The book may not give these answers but, to the credit of the author, it does provide enough hints through anecdotal tales. Here’s one from the book when Guru Dutt was suddenly called to attend a court case just before the finale of the Filmfare talent contest. Dharmendra was selected among six others. Abrar Alvi, Dutt’s friend and writer, was told to conduct the test with instructions to “check the contestants’ faces, profiles and dialogue delivery from the filmmaker”. When Dutt returned, Alvi informed him about Dharmendra “who had a crew cut, while everyone else had long hair, modelled broadly on Dev Anand’s style”. When Dutt asked him who he was like in terms of acting style, Alvi said matter-of-factly: “Nobody! He is himself, has no pretensions, no set notions. The boy seems an original and it might be possible to mould him and develop his personality.”
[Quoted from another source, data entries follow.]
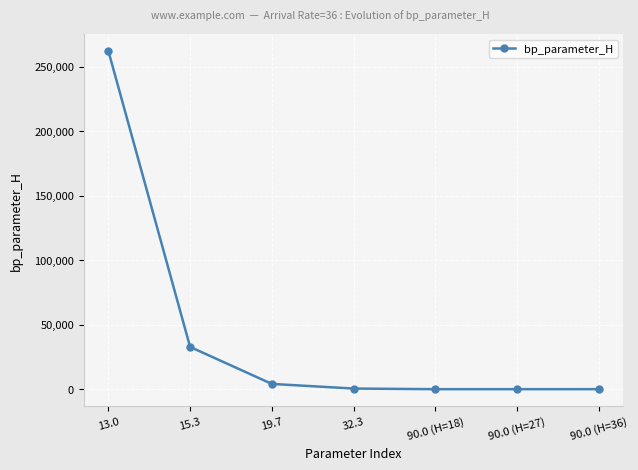

What is the difference between the maximum and second lowest values?

262117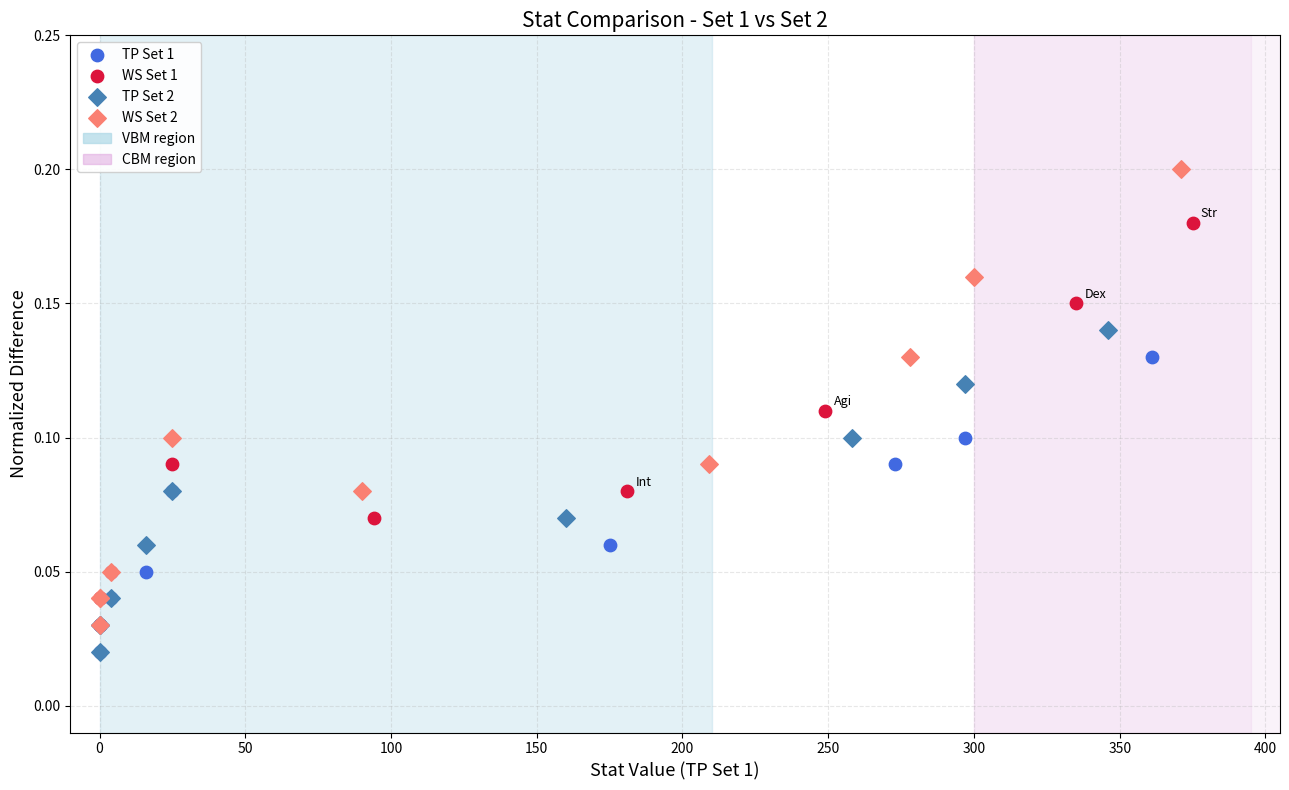

Which series has the largest Y range (max minus min)?

WS Set 2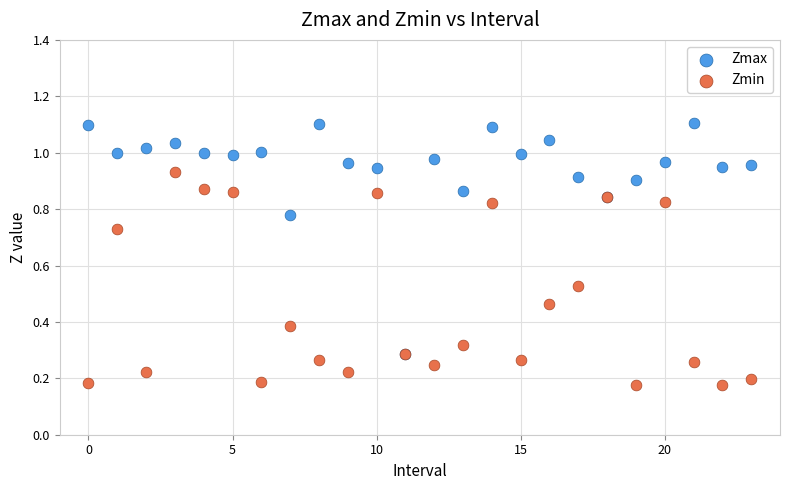

Which series has the largest Y range (max minus min)?

Zmax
It is this originality of Dharmendra that made him stand out. For, he belonged to the era when every new actor was seen aping one of the famous trio—Dilip Kumar, Raj Kapoor and Dev Anand. If Rajendra Kumar was trying to get into Dilip Kumar’s shoes, Manoj Kumar attempted to combine a Dilip Kumar and Raj Kapoor into his acts, and Shammi Kapoor took on the Dev Anand mannerisms. Dharmendra was among the very few, and definitely the best among them, who wanted to be his own. And this explains why he could pull off the dhoti-clad Satyapriya in Satyakam and the bare-chested Shaka in Phool Aur Patthar so effortlessly. He was the first superstar who wasn’t bound by an image.
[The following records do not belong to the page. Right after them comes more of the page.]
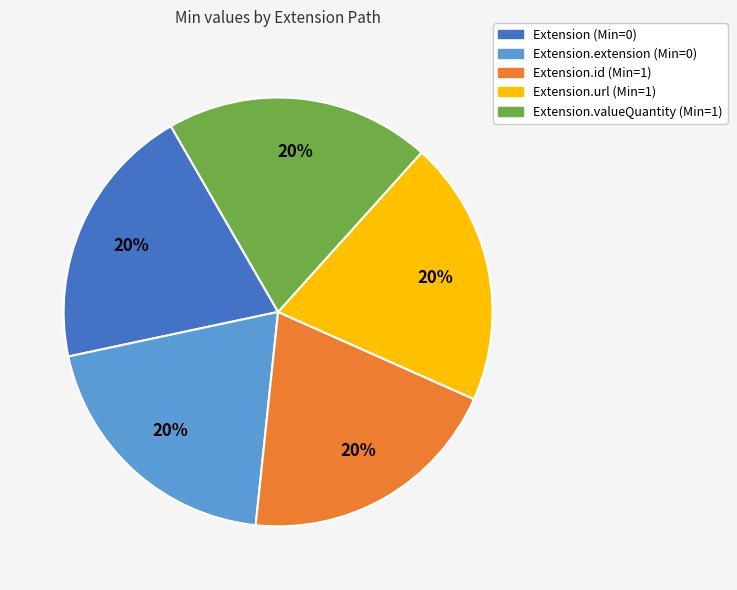

Approximately how many times larger is the value at Extension (Min=0) compared to Extension.url (Min=1)?

1.0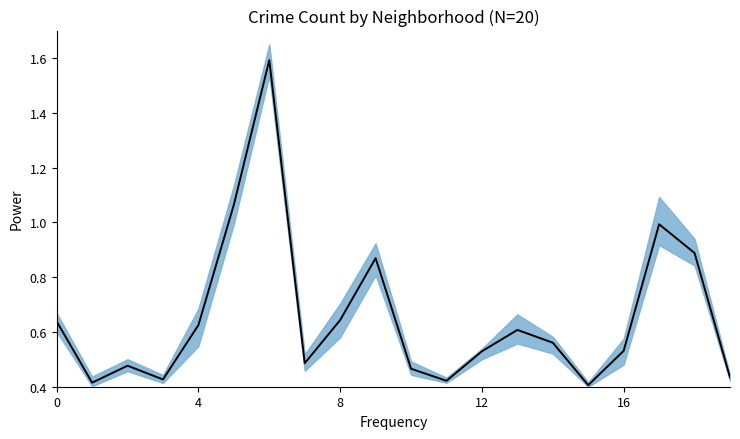

Reading left to right, transcribe all the data shown in this chart.

0.6	0.4	0.5	0.4	0.6	1.1	1.6	0.5	0.6	0.9	0.5	0.4	0.5	0.6	0.6	0.4	0.5	1.0	0.9	0.4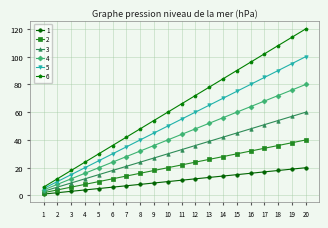

Which label corresponds to the largest value in the chart?

20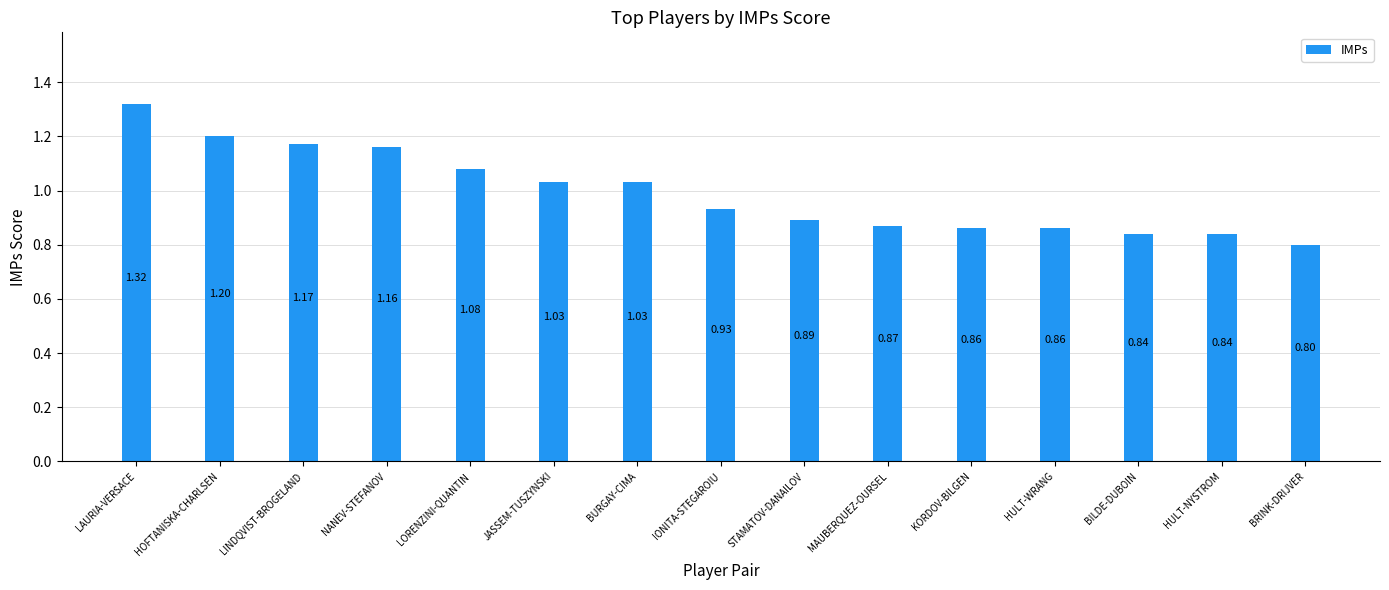

What is the sum of the values at STAMATOV-DANAILOV and BILDE-DUBOIN?

1.7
But then how could the image of He-Man get attached to him? Vijayakar believes it might be Dharmendra’s revenge on the viewers for the failure of Satyakam, a film he not just acted but also produced. But, for every failure of Satyapriya, there was the success of Parimal. The answer, probably, lies with the persona of the actor. If the ever-simpleton Jat in Dharmendra endeared him to us, this very happy-go-lucky persona also led to his marginalisation. Till the time the industry was dominated by Bengali filmmakers like Hrishikesh Mukherjee, Pramod Chakravorty and Shakti Samanta, he gave rousing performances, but when the nature of Hindi cinema changed, things turned awry for him. Dharmendra, with his star power, could have changed things. But the simpleton in him, with the ego and stubbornness that comes with his extreme rootedness, didn’t allow him to go that far. It just told him to go with the flow, and the Bollywood’s flow in the 1980s was in favour of B-grade action films.
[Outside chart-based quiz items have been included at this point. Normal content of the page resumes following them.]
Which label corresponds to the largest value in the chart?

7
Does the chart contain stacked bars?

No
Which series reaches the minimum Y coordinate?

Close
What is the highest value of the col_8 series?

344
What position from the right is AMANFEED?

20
What if Dharmendra had reached out to the likes of Yash Chopra (from whose Waqt he opted out), Manmohan Desai (with whom he had a fallout after he refused to do Amar Akbar Anthony) and Prakash Mehra (whose Zanjeer he was supposed to act in)? Had he done that, maybe he would have done some better films in the 1980s and ’90s. But would he have remained the star we so endearingly love? Maybe that’s the bargain Dharmendra made to remain true to his roots, close to the masses. Maybe that’s what makes him so popular till date. Dharmendra must be celebrated for what he was and has been, not what he could have been.